Annexe 5

COURRIEL ADRESSE LE 9 DECEMBRE A MR JEAN-CLAUDE THEBAULT Chef de cabinet adjoint de Monsieur BARROSO, Président de la Commission Européenne.



Monsieur le Chef de Cabinet,


Je fais suite à mon courrier du 2 décembre et mon appel ce jour.
On pourrait largement disserter sur les mouvements mutualiste et coopératif, mais en aucun cas nier leur importance et leur réussite, dans de très nombreux pays dont la France.

Ces développements  alternatifs en marge de l'économie capitaliste sont nés fin XIX ème et première moitié du XX ème siecle, dans des temps d'affrontements politiques d'un autre âge.
Certaines mutuelles sont restées plus fidèles à certains principes fondamentaux sur lesquels elles s'étaient appuyées, à l'origine. Mêmes de telles réussites, comme MAIF et FILIA MAIF, n'échappent pourtant pas à l'économie de marché, comme l'ont montré certaines filiales: la CAMIF par exemple, a été aussi dure vis à vis de ses employés et clients que des entreprises résolument capitalistiques.
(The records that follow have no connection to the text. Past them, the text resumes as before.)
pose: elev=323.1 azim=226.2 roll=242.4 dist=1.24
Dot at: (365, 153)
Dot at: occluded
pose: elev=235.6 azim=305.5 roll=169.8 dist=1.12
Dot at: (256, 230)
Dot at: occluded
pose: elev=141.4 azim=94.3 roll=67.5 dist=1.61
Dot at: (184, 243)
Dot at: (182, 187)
Mon projet n'est pas antimutualiste, et il pourrait même s'accompagner d'une incitation à créer de nouvelles mutuelles en Europe. La justification légale servant de base à une démutualisation repose sur un referendum ouvert aux sociétaires. Tous les mouvements mutualistes/coopératifs internationaux ont un point commun : ils font reconnaître à leurs membres, des petites ou grandes entreprises, la qualité de propriétaire-décisionnaire aux sociétaires de base. Des votes, trop souvent par des suffrages très indirects, sont organisés pour respecter ces contraintes : ce sont trop souvent des cooptations déguisées. Et quel est le constat aujourd'hui sur un groupe tel que celui pour lequel je prône de proposer la démutualisation?
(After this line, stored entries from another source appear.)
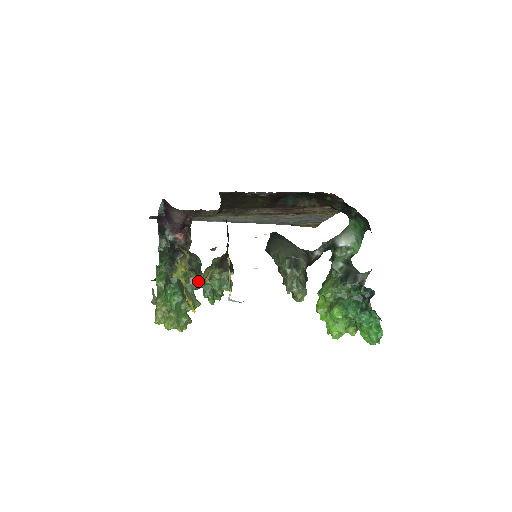
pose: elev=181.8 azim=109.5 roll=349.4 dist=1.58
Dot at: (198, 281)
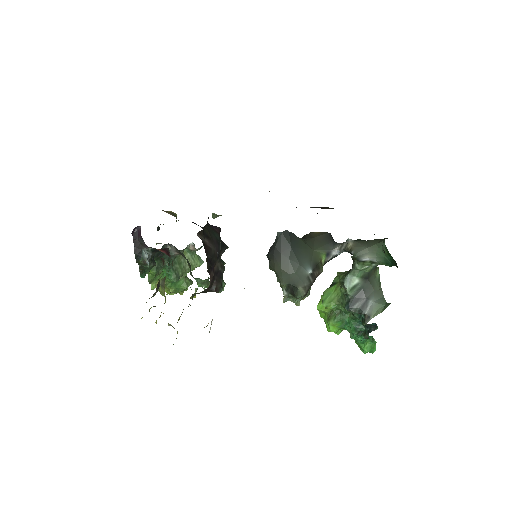
Dot at: (190, 274)
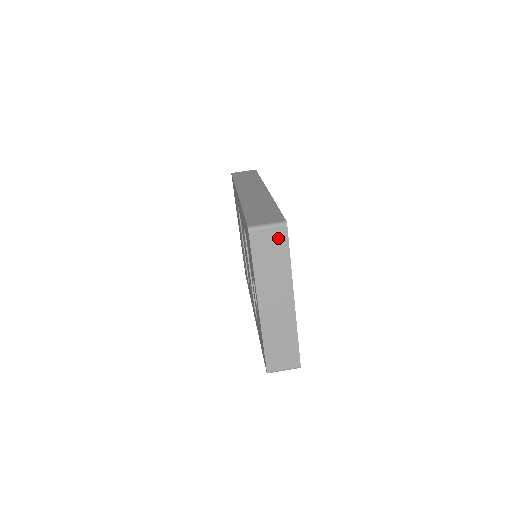
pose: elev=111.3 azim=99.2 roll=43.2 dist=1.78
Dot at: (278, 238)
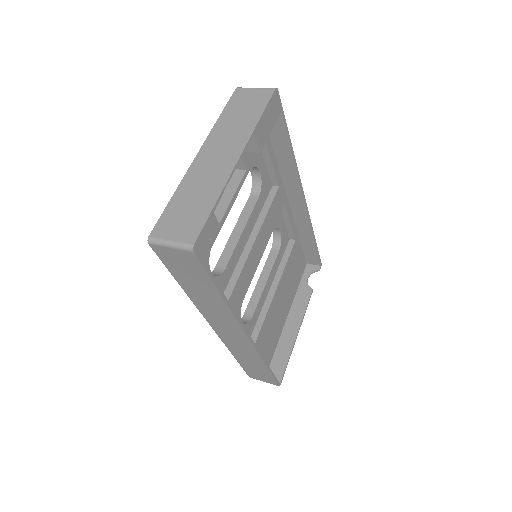
Dot at: (260, 97)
Le constat se lit dans la presse d'hier: les Echos du 8 décembre indiquent, au moment où l'Etat français va favoriser huit groupes bancaires hexagonaux, que l'un d'entre eux, après avoir indiqué en début septembre qu'il n'était pas directement impliqué dans la faillite de LHEMANN BROTHERS, provisionne un demi milliard d'Euros dans ses comptes de 2008 .... C'est le groupe CM-CIC, d'ailleurs après des pertes supérieures du CIC en 2004 et 2005 sur les produits structurés. Vus sous cet angle, y a-t-il une différence entre la Société Générale (SA traditionnelle à capitaux datant du XIXè siècle) et le Crédit Mutuel avec ses filiales constituées en SA. Et pour les clients de l'une ou de l'autre, y a-t-il quelconque différence? 
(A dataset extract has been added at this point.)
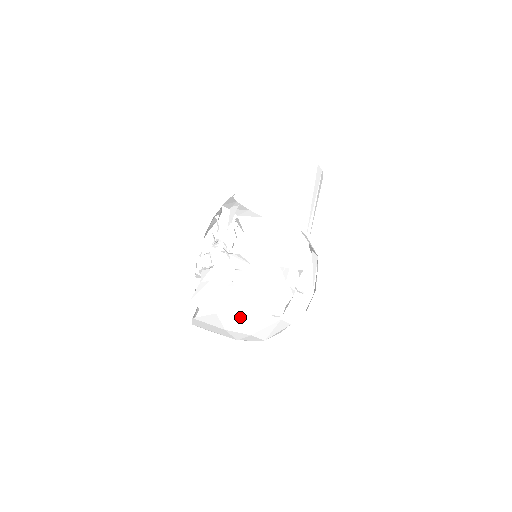
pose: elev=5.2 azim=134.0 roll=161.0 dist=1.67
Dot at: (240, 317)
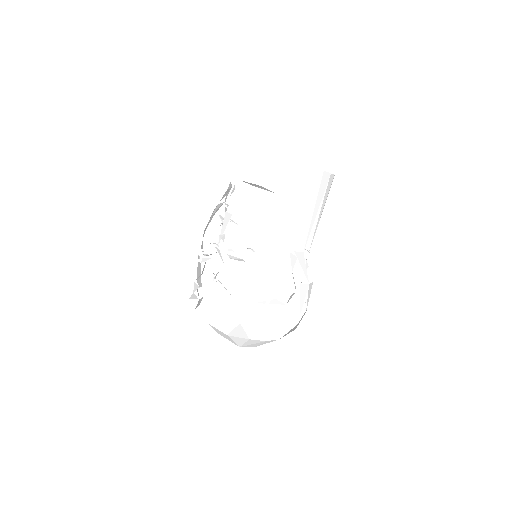
Dot at: (227, 335)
L'Europe a donné son aval à la partie de la relance qui commence par la consolidation de l'offre de crédit en favorisant huit groupes dont Crédit Mutuel. C'est parfait, mais nous constatons déjà:

  • la vanité de cette action si elle n'est pas accompagnée de mesures de redistribution pour le consommateur,
  • l'effet d'appauvrissement à faire crédit à des consommateurs subissant une baisse de pouvoir d'achat parfois dramatique (chômage),
  • le reniement qui en résulte sur les engagements d'équilibre budgétaire.

Dans ces conditions, ma proposition de distribuer vingt sept milliards à sept millions de sociétaires modestes, sans les prélever sur aucun budget collectif, c'est à dire la démutualisation du Crédit Mutuel, ne peut en aucun cas résister aux argumentations habituelles des dirigeants "militants"! D'ailleurs, ils n'en sont nullement propriétaires de leur entreprise, malgré les apparences. Mieux, les conditions économiques du moment obligent les décisionnaires d'aujourd'hui à tirer les conséquences de l'évolution tendant à mélanger, à l'initiative des groupes coopératifs, leur sphère traditionnelle à l'économie de marché.

Je serais vous reconnaissant de soutenir mon "idée fixe" auprès du Président BARROSO.


Croyez, Monsieur THEBAULT, en l'expression de mes sentiments respectueux.